The tax cut didn’t really cut the cost of government. It simply shifted it to debt…and onto the public and into the future. And now the future is coming into view. Spending is going down. Tax-cut savings have already been spent. The economy is slowing.

The idea of returning money to corporations — who got most of the tax cut — was that they would invest in new factories and new sources of wealth producing (including training and new technology). This ‘stimulus’ would thus reverberate through the economy in new jobs and more output.
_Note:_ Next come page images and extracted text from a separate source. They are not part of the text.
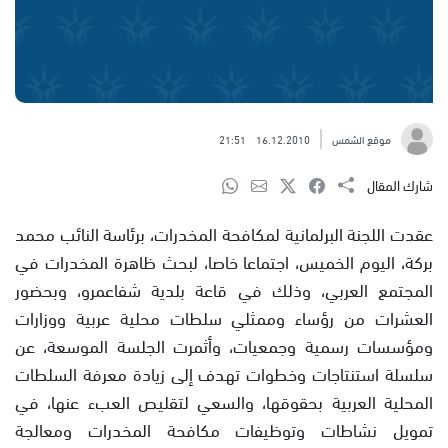
موقع الشمس
16.12.2010
21:51
شارك المقال
عقدت اللجنة البرلمانية لمكافحة المخدرات، برئاسة النائب محمد
بركة، اليوم الخميس، اجتماعا خاصا، لبحث ظاهرة المخدرات في
المجتمع العربي، وذلك في قاعة بلدية شفاعمرو، وبحضور
العشرات من رؤساء وممثلي سلطات محلية عربية ووزارات
ومؤسسات رسمية وجمعيات، وأثمرت الجلسة الموسعة، عن
سلسلة استنتاجات وخطوات تهدف إلى زيادة معرفة السلطات
المحلية العربية بحقوقها، والسعي لتقليص العبء عنها، في
تمويل نشاطات وتوظيفات مكافحة المخدرات ومعالجة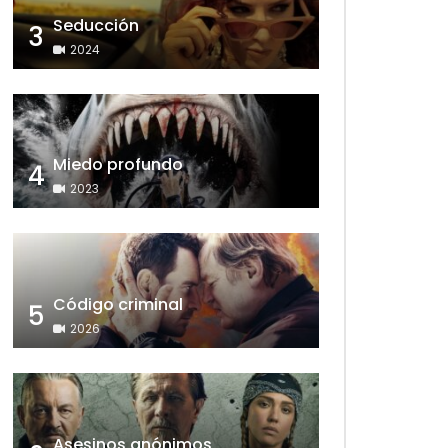
Seducción
3
2024
Miedo profundo
4
2023
Código criminal
5
2026
Asesinos anónimos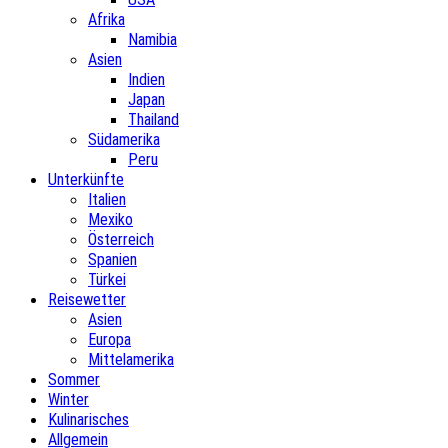
Afrika
Namibia
Asien
Indien
Japan
Thailand
Südamerika
Peru
Unterkünfte
Italien
Mexiko
Österreich
Spanien
Türkei
Reisewetter
Asien
Europa
Mittelamerika
Sommer
Winter
Kulinarisches
Allgemein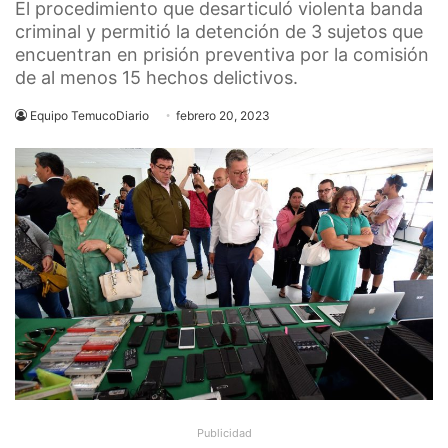
El procedimiento que desarticuló violenta banda
criminal y permitió la detención de 3 sujetos que
encuentran en prisión preventiva por la comisión
de al menos 15 hechos delictivos.
Equipo TemucoDiario
febrero 20, 2023
Publicidad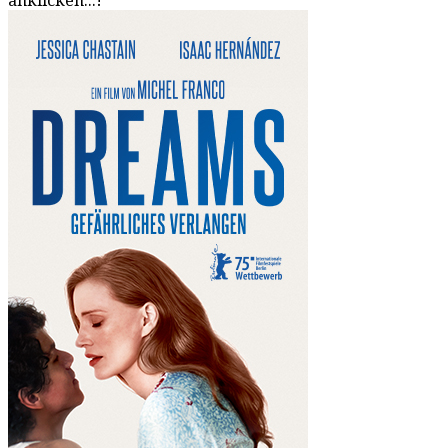
anklicken...!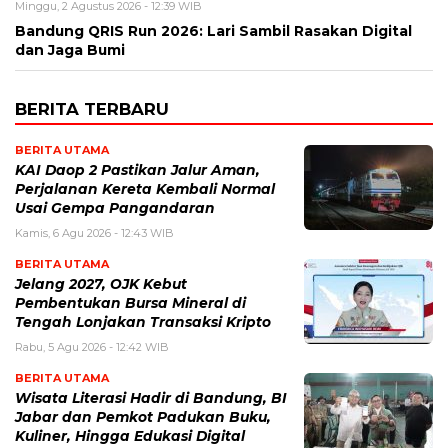
Minggu, 2 Agustus 2026 - 12:39 WIB
Bandung QRIS Run 2026: Lari Sambil Rasakan Digital
dan Jaga Bumi
BERITA TERBARU
BERITA UTAMA
KAI Daop 2 Pastikan Jalur Aman,
Perjalanan Kereta Kembali Normal
Usai Gempa Pangandaran
Kamis, 6 Agu 2026 - 12:43 WIB
BERITA UTAMA
Jelang 2027, OJK Kebut
Pembentukan Bursa Mineral di
Tengah Lonjakan Transaksi Kripto
Rabu, 5 Agu 2026 - 12:42 WIB
BERITA UTAMA
Wisata Literasi Hadir di Bandung, BI
Jabar dan Pemkot Padukan Buku,
Kuliner, Hingga Edukasi Digital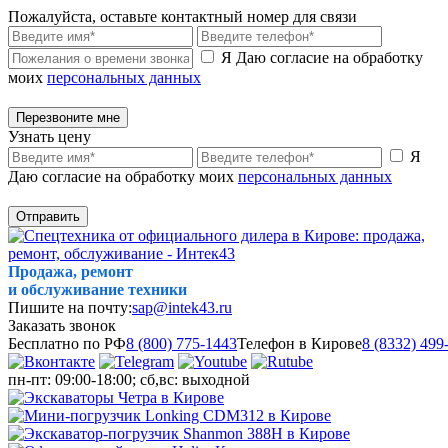
Пожалуйста, оставьте контактный номер для связи
Я Даю согласие на обработку
моих
персональных данных
Перезвоните мне
Узнать цену
Я
Даю согласие на обработку моих
персональных данных
Отправить
Продажа, ремонт
и обслуживание техники
Пишите на почту:
sap@intek43.ru
Заказать звонок
Бесплатно по РФ
8 (800) 775-1443
Телефон в Кирове
8 (8332) 499
пн-пт: 09:00-18:00; сб,вс: выходной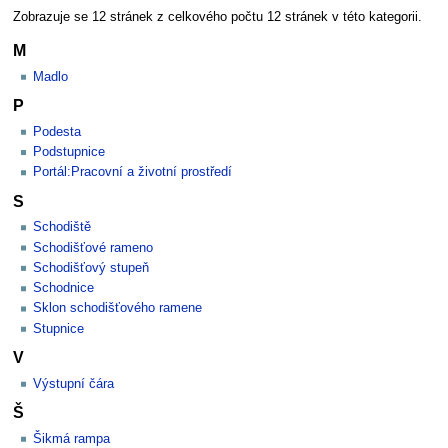
Zobrazuje se 12 stránek z celkového počtu 12 stránek v této kategorii.
M
Madlo
P
Podesta
Podstupnice
Portál:Pracovní a životní prostředí
S
Schodiště
Schodišťové rameno
Schodišťový stupeň
Schodnice
Sklon schodišťového ramene
Stupnice
V
Výstupní čára
Š
Šikmá rampa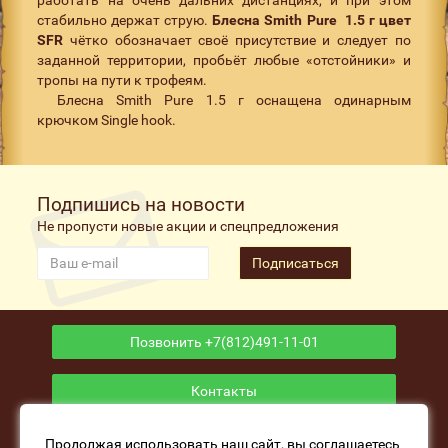
стабильно держат струю.
Блесна Smith Pure 1.5 г цвет
SFR
чётко обозначает своё присутствие и следует по
заданной территории, пробьёт любые «отстойники» и
тропы на пути к трофеям.
Блесна Smith Pure 1.5 г оснащена одинарным
крючком Single hook.
Подпишись на новости
Не пропусти новые акции и спецпредложения
Подписаться
Позвонить +7(812)491-11-01
Контакты
Приложение
Продолжая использовать наш сайт, вы соглашаетесь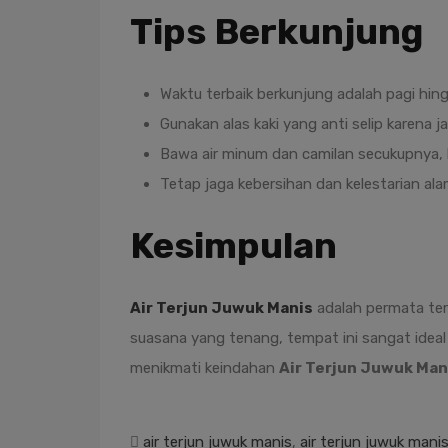
Tips Berkunjung
Waktu terbaik berkunjung adalah pagi hing
Gunakan alas kaki yang anti selip karena ja
Bawa air minum dan camilan secukupnya, k
Tetap jaga kebersihan dan kelestarian ala
Kesimpulan
Air Terjun Juwuk Manis
adalah permata ter
suasana yang tenang, tempat ini sangat ideal
menikmati keindahan
Air Terjun Juwuk Ma
air terjun juwuk manis
,
air terjun juwuk manis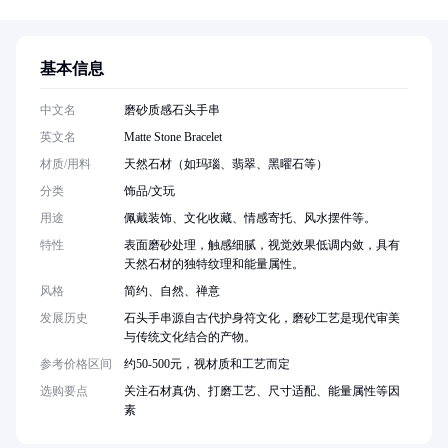
基本信息
中文名
磨砂质感石头手串
英文名
Matte Stone Bracelet
材质/用料
天然石材（如玛瑙、翡翠、黑曜石等）
分类
饰品/文玩
用途
佩戴装饰、文化收藏、情感寄托、风水摆件等。
特性
表面磨砂处理，触感细腻，视觉效果低调内敛，具有
天然石材的独特纹理和能量属性。
风格
简约、自然、禅意
发展历史
石头手串源自古代护身符文化，磨砂工艺是现代审美
与传统文化结合的产物。
参考价格区间
约50-500元，视材质和工艺而定
选购要点
关注石材真伪、打磨工艺、尺寸适配、能量属性等因
素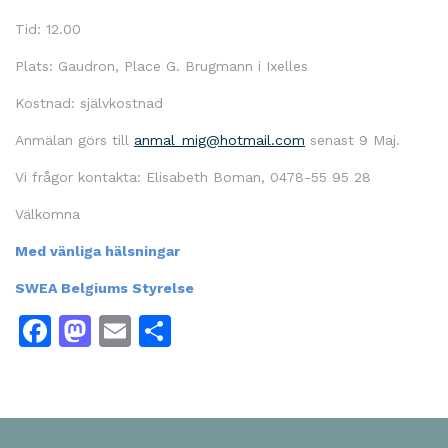
Tid: 12.00
Plats: Gaudron, Place G. Brugmann i Ixelles
Kostnad: självkostnad
Anmälan görs till
anmal_mig@hotmail.com
senast 9 Maj.
Vi frågor kontakta: Elisabeth Boman, 0478-55 95 28
Välkomna
Med vänliga hälsningar
SWEA Belgiums Styrelse
Facebook
Mastodon
Email
Dela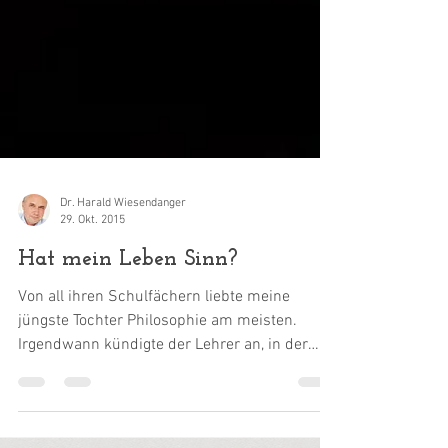
Dr. Harald Wiesendanger
29. Okt. 2015
Hat mein Leben Sinn?
Von all ihren Schulfächern liebte meine
jüngste Tochter Philosophie am meisten.
Irgendwann kündigte der Lehrer an, in der
nächsten Stunde...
Instead, corporations took the EZ money…and took the EZ way forward. They bought their own shares, thus creating little real growth on Main Street…but contributing to a fake boom on Wall Street.

This was just the latest instalment of the whole, sordid ‘financialisation’ story.

It causes businesses to forsake their real mission — satisfying customers by adding real wealth to the economy — in favour of EZ-money gimmicks and scams.

It shifts money from Main Street to Wall Street. Mommas want their babies to grow up to work with money, not with steel, or wood, or oil.

Incomes in the elite, financialised economy go up, while the incomes of those who make real things and provide real services go down.

Stocks rise, even though the businesses they represent stagnate. The economy appears to ‘grow,’ even as most people become poorer.

And the longer it goes on, the more the entire economy begins to weaken and bend, becoming more and more dependent on the fake money.

Fake money produces a fake economy. But it produces real debt. Eventually, the debt bomb blows up.